Pip looked back down at her lap. She twisted the end of her belt backwards and forwards between her fingers. “When my father died, I went to live with my aunt. She wouldn’t let me do threes. She said it was unhealthy and unnatural and that she’d whip it out of me if she had to.”
“Did she whip you?”
“Twice,” Pip said. She risked a glance at Lord Octavius. He was frowning.
“How old were you?” he asked.
“Twelve.”
His frown deepened.
“My aunt suffered more than I did,” Pip told him. “She cried the second time she whipped me and that was when I realized that she wasn’t breaking me of threes to be cruel; she was doing it for me.
”
“So . . . you stopped?”
“I stopped fighting her,” Pip said. “But it took the better part of a year before I was able to stop doing everything in threes. It was difficult.”
“Difficult” was a profoundly inadequate word to describe the pain of that year. She’d lost her father, and she’d lost threes, and she’d been more unhappy than she’d thought humanly possible. Her father had given her love and stability, and threes had given her a way to make sense of the world. Without those things she’d felt helpless and alone, adrift in a chaotic sea with nothing to cling onto.
Pip shivered. Not a shiver of cold, but a shiver of remembered misery. “In the end, my aunt let me keep one three. And that’s my flaw.”
Lord Octavius, when she ventured a glance at him, didn’t look disapproving. He had a surprisingly sympathetic expression on his face. “Which three did you keep?”
“I tap for good luck,” Pip said, and tapped her thumb and forefinger together three times to show him. Embarrassment heated her cheeks as she did so, or perhaps it was shame, but even though tapping in front of him made her feel bad, the taps themselves made her feel good. In that brief instant of time she felt calmer and safer and luckier. But afterwards . . . afterwards she felt foolish, because even if those taps gave her a sense of control over her destiny, she knew that they didn’t.
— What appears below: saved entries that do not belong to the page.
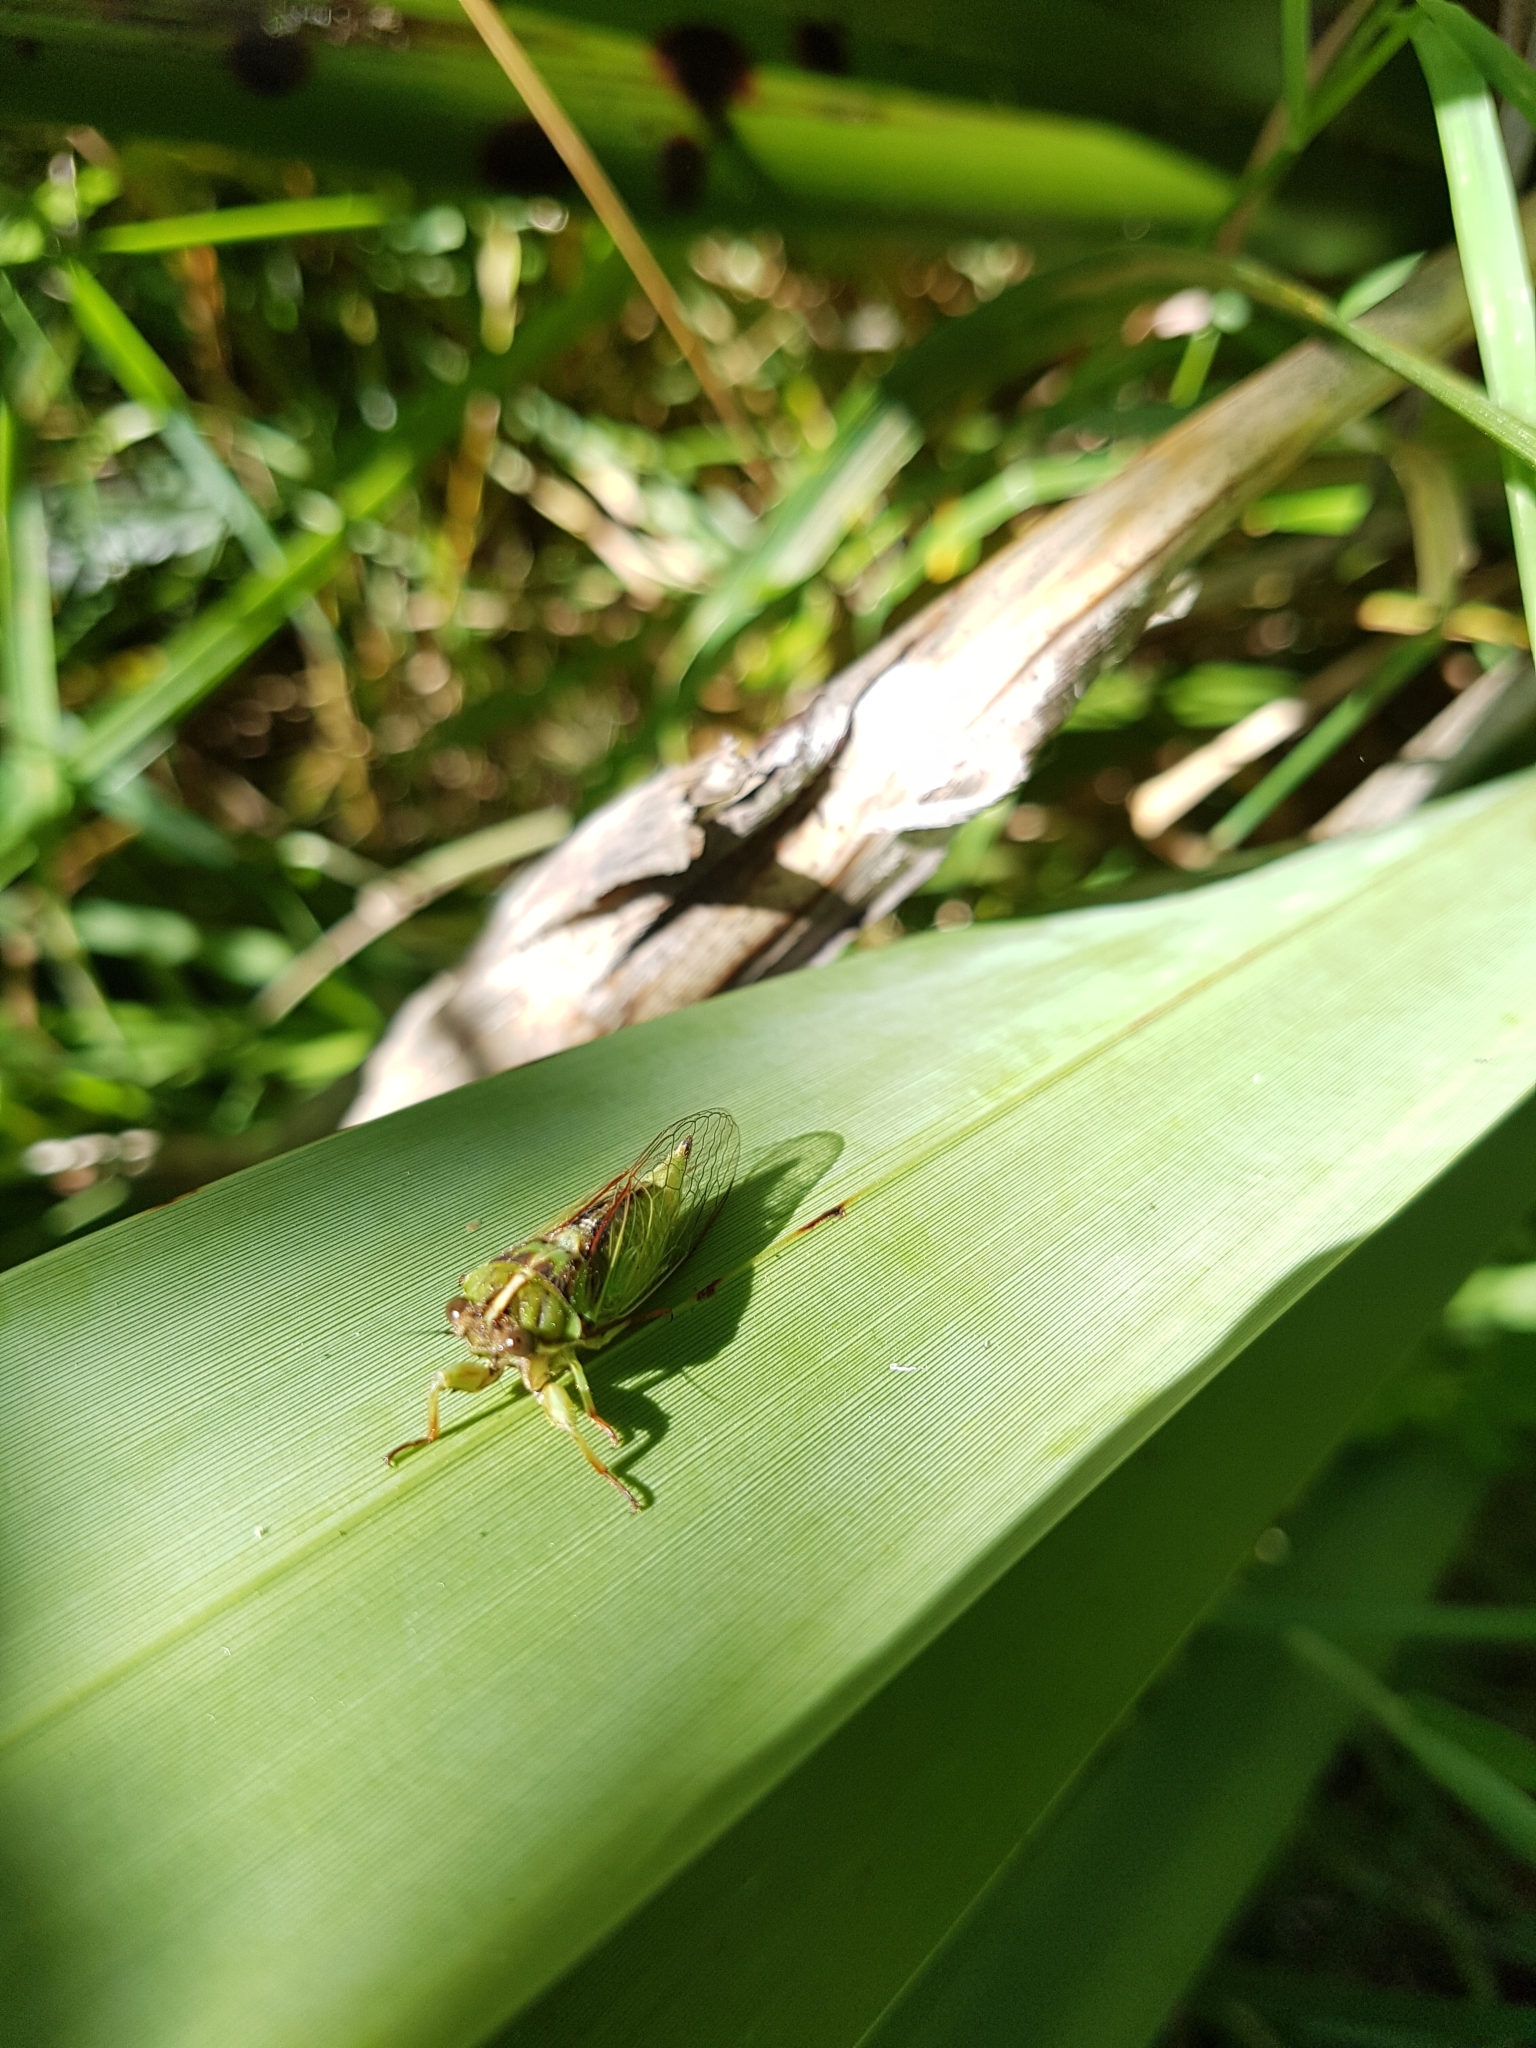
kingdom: Animalia
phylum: Arthropoda
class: Insecta
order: Hemiptera
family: Cicadidae
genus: Kikihia
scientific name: Kikihia muta
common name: Variable cicada
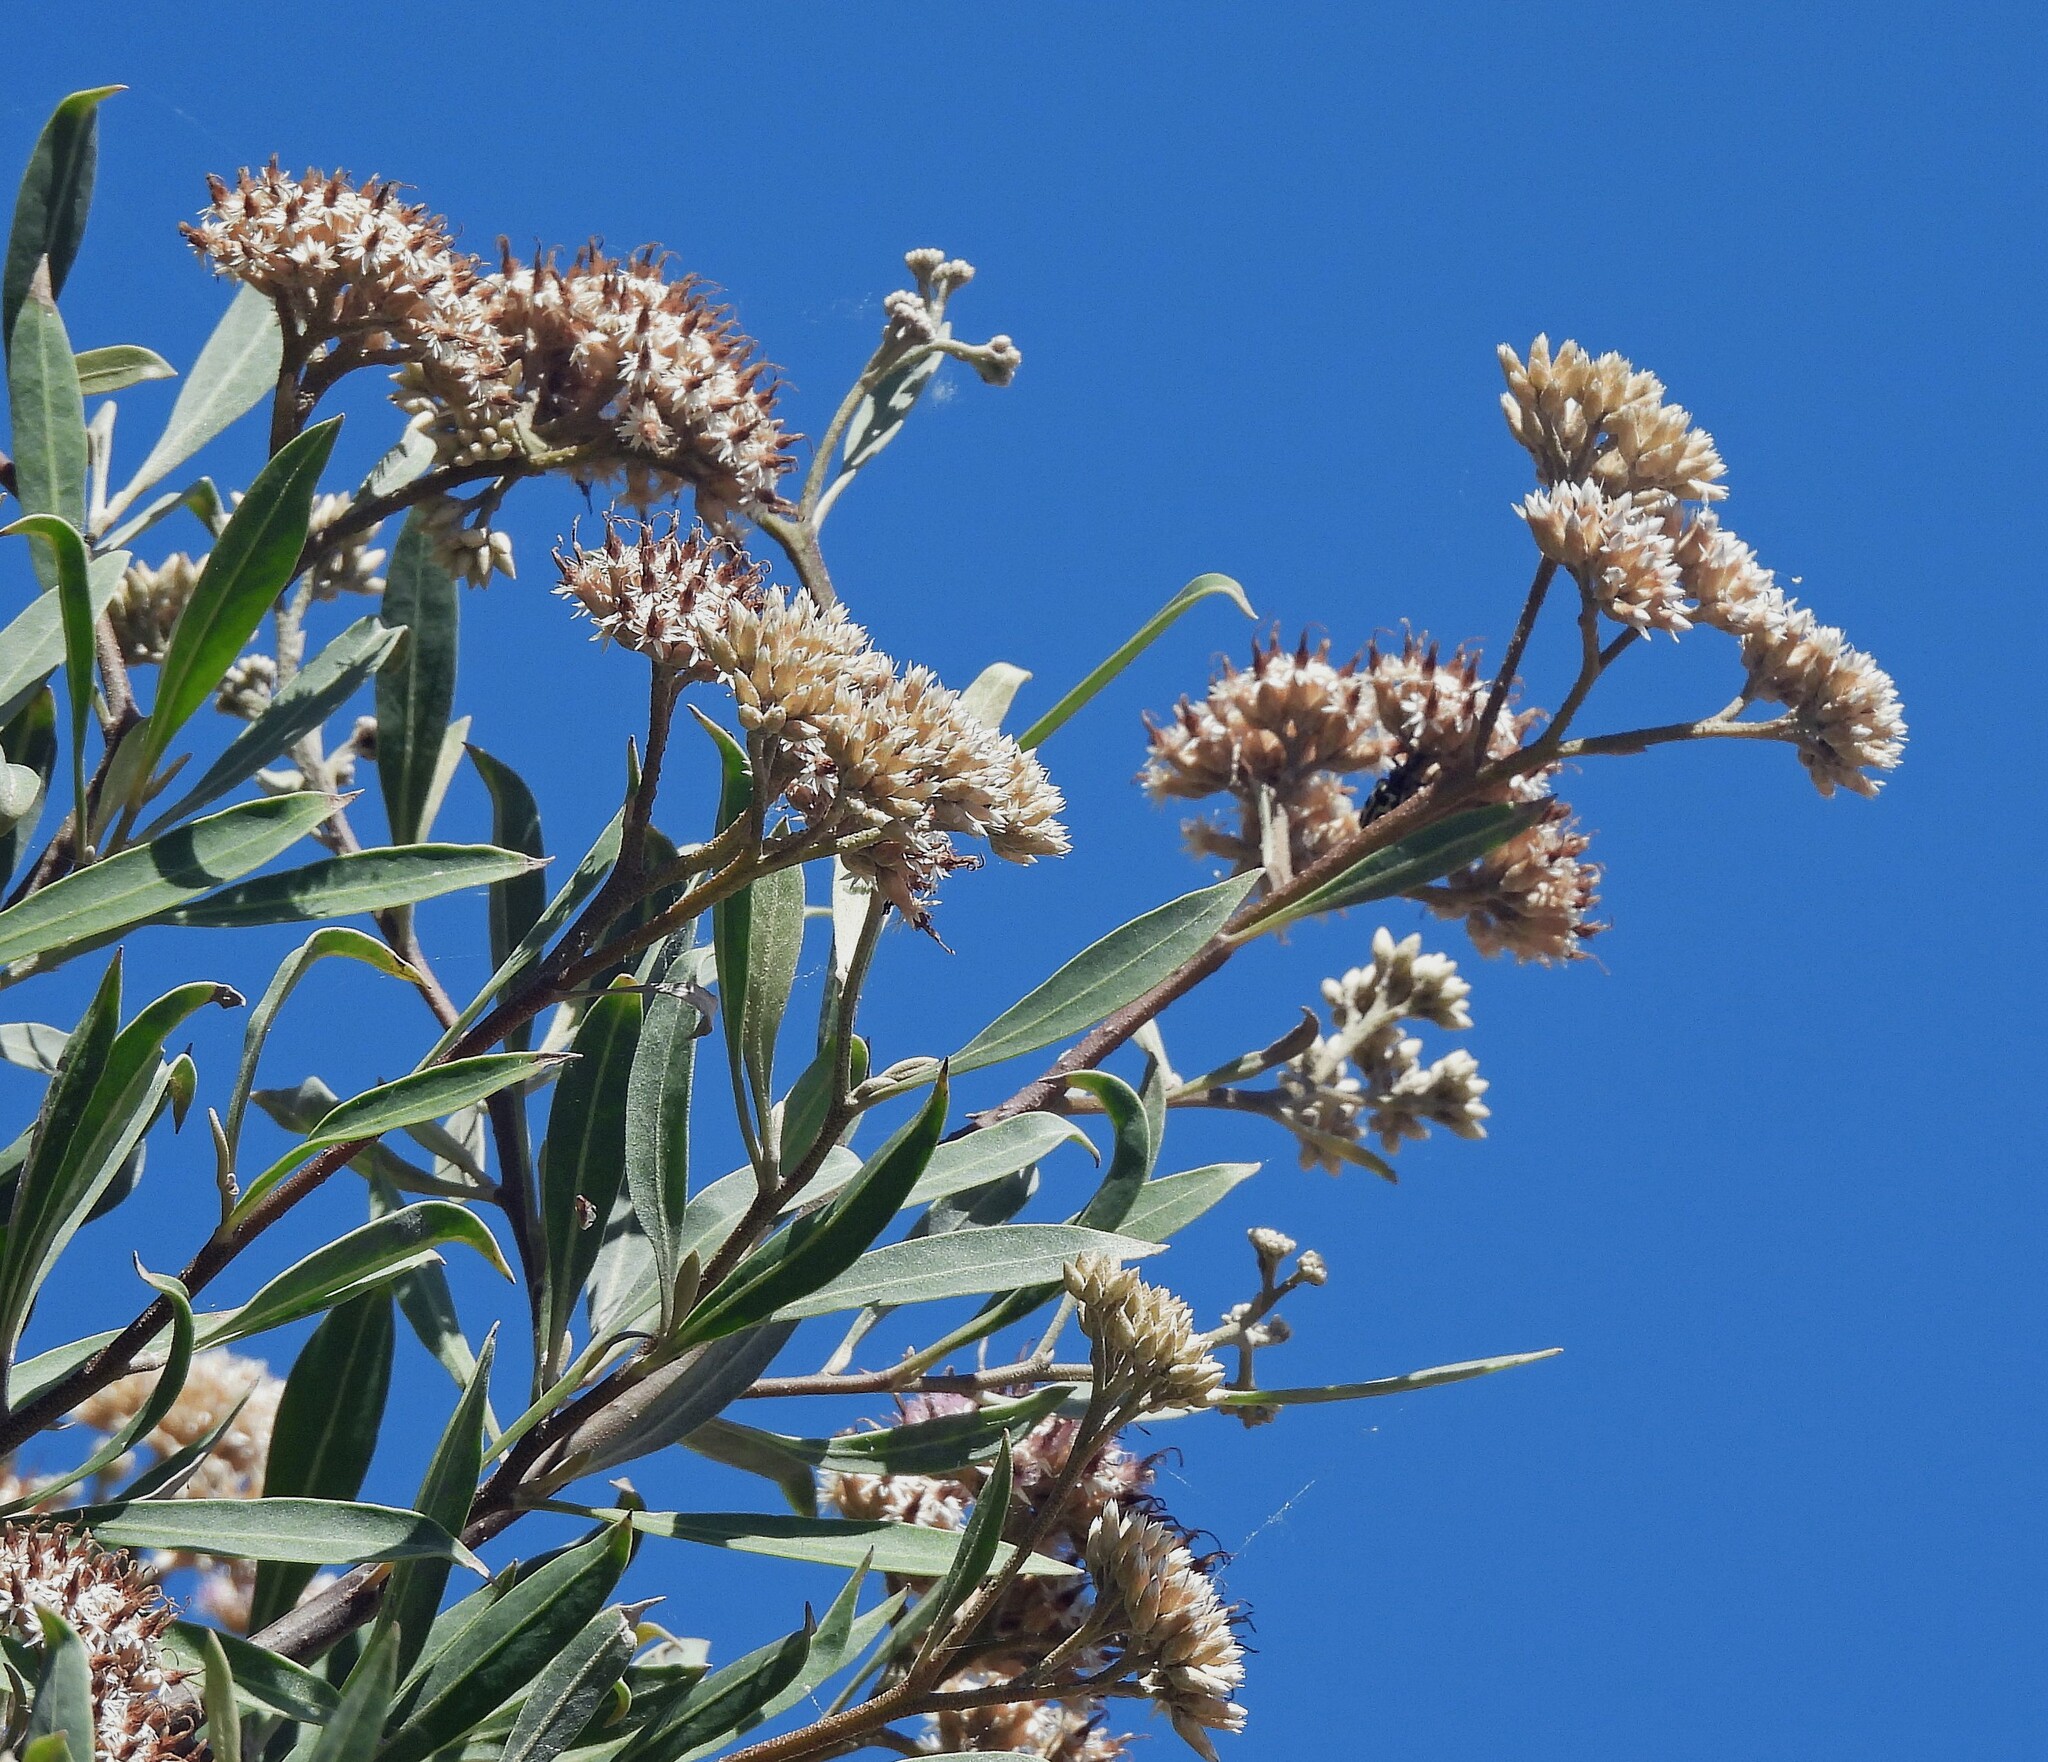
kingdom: Plantae
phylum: Tracheophyta
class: Magnoliopsida
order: Asterales
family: Asteraceae
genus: Tessaria
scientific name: Tessaria integrifolia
Pip balled her hand up on her knee. She couldn’t quite bring herself to meet Lord Octavius’s eyes. She was afraid she’d see derision there, or perhaps pity.
“People do lots of things for good luck,” he said, and his tone was so easy, so affable, so uncritical, that she couldn’t help but look at him. His expression matched his tone. He didn’t look derisive or pitying. He smiled at her. “Knock on wood,” he said, and rapped his knuckles twice on the wooden skirting.